2.1. É isto, pois, o que importa esclarecer neste recurso, sendo que, para esse efeito e como incidências processuais (factos processuais) relevantes, vale o somatório das circunstâncias descritas ao longo de todo o item 1. supra, embora adicionalmente haja que considerar os factos que a própria decisão recorrida, assumindo-os por via da prova documental existente no processo, entendeu estarem provados, enunciando-os com esse sentido no respectivo texto a fls. 86/88:
“[…]
Não obstante não se considere verificada a excepção de ilegitimidade dos Autores, ainda assim, entendemos estar na posse de todos os elementos para, nesta fase, decidir de mérito.
Senão vejamos:
Resultam dos autos os seguintes factos provados (por prova documental):
1. Encontra-se descrito na Conservatória do Registo Predial de Sátão sob o nº … da freguesia de S. Miguel de Vila Boa, um prédio rústico situado em Porto, com 26350m2, composto por terreno de cultura e vinha e casa de arrecadação, a confrontar ...
2. O prédio referido no número anterior encontra-se inscrito pela AP. 4 de 1995/05/16, na proporção de 5120/23218 a favor de …, tendo como causa a compra.
3. O prédio referido em 1. encontra-se inscrito pela AP. 5 de 1995/05/16, na proporção de 4681/23218, a favor de …, tendo como causa a compra.
4. O prédio referido em 1. encontra-se inscrito pela AP. 9 de 1995/05/16, na proporção de 1236/23218, a favor de …, tendo como causa a compra.
5. O prédio referido em 1. encontra-se inscrito pela AP. 4 de 1995/06/26, na proporção de 4373/23218, a favor de …, tendo como causa a doação.
6. O prédio referido em 1. encontra-se inscrito pela AP. 5 de 2007/05/25, na proporção de 2305/23218, a favor de …, tendo como causa a sucessão hereditária.
7. Os Autores adquiriram o direito identificado em 3. por escritura pública de compra e venda outorgada em 10 de Março de 1995 no Cartório Notarial de Penalva do Castelo, lavrada a folhas ...
8. Pela AP. 14 de 2008/12/03 foi desanexada uma parcela do prédio identificado em 1. com 1150m2 destinada a construção urbana, a confrontar do ...
9. O prédio identificado no número anterior foi adquirido por … e foram vendedores ...
10. Encontra-se descrito na Conservatória do Registo Predial de Sátão o prédio nº …/, composto por prédio rústico, situado em Porto, Abrunhosa, freguesia de S. Miguel de Vila Boa, inscrito na matriz sob o artigo ...
11. Os prédios identificados em 1. e 10. são confinantes.
12. Por escritura pública outorgada em 28.02.2012, no Cartório Notarial de Sátão, a folhas …, … declararam vender e L… declarou comprar o prédio identificado em 11.
13. O preço do negócio de compra e venda identificado em 12. foi de €12.500,00.
14. As despesas de IMT foram de €615,00, de imposto de selo €100,00 e do registo de €100,00.
15. A escritura pública custou €217,00.
[…]”.

            2.2. Existe no saneador-sentença apelado um elemento que, não tendo determinado em si mesmo a decisão, é estratégico quanto à abordagem do sentido que esta acabou por assumir.
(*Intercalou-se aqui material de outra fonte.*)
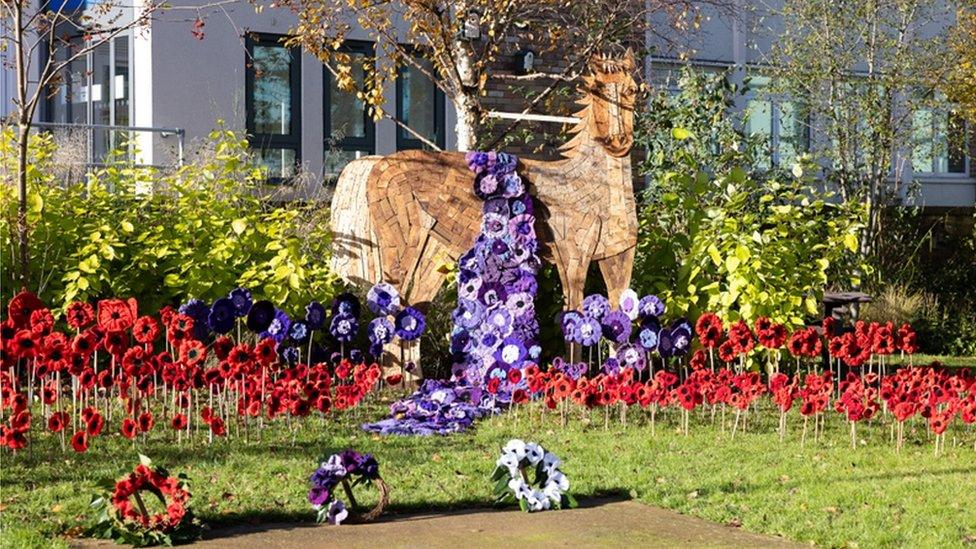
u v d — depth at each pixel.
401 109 17.34
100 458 7.89
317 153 16.77
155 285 11.48
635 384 9.58
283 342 10.73
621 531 6.62
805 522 6.70
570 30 14.84
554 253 11.31
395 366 11.08
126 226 11.05
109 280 11.02
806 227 12.37
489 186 11.12
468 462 8.12
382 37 16.75
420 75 17.44
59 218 11.09
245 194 12.33
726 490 7.52
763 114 20.19
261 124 16.41
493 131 16.17
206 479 7.41
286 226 11.61
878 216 18.16
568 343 12.09
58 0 15.54
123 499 6.14
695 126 14.58
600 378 9.89
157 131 15.28
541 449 7.20
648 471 8.02
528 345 11.00
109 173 12.02
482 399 10.46
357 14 13.95
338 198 11.70
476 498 7.21
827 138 18.97
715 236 11.88
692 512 7.01
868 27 18.20
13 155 11.43
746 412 9.86
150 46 15.52
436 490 7.36
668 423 9.87
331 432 9.15
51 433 8.55
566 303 11.38
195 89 15.87
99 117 16.30
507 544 6.33
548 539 6.44
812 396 8.95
Referimo-nos à apreciação, in itinere da decisão final, da legitimidade processual dos AA., sendo de notar que o Tribunal apreciou positivamente a verificação deste pressuposto da instância, afirmando serem os AA. partes legítimas com esse particular sentido (isto é, em sentido processual):
“[…]
[N]a petição inicial os Autores alegam que são donos de um prédio autónomo adquirido por usucapião e não de uma parte indivisa de um prédio maior.
É, pois, juridicamente sustentável a instauração da acção nos termos propostos.
Conclui-se, deste modo, que os Autores J… e mulher M… são titulares da relação material controvertida descrita na petição inicial, a qual é plausível do ponto de vista das soluções de direito aplicáveis à causa.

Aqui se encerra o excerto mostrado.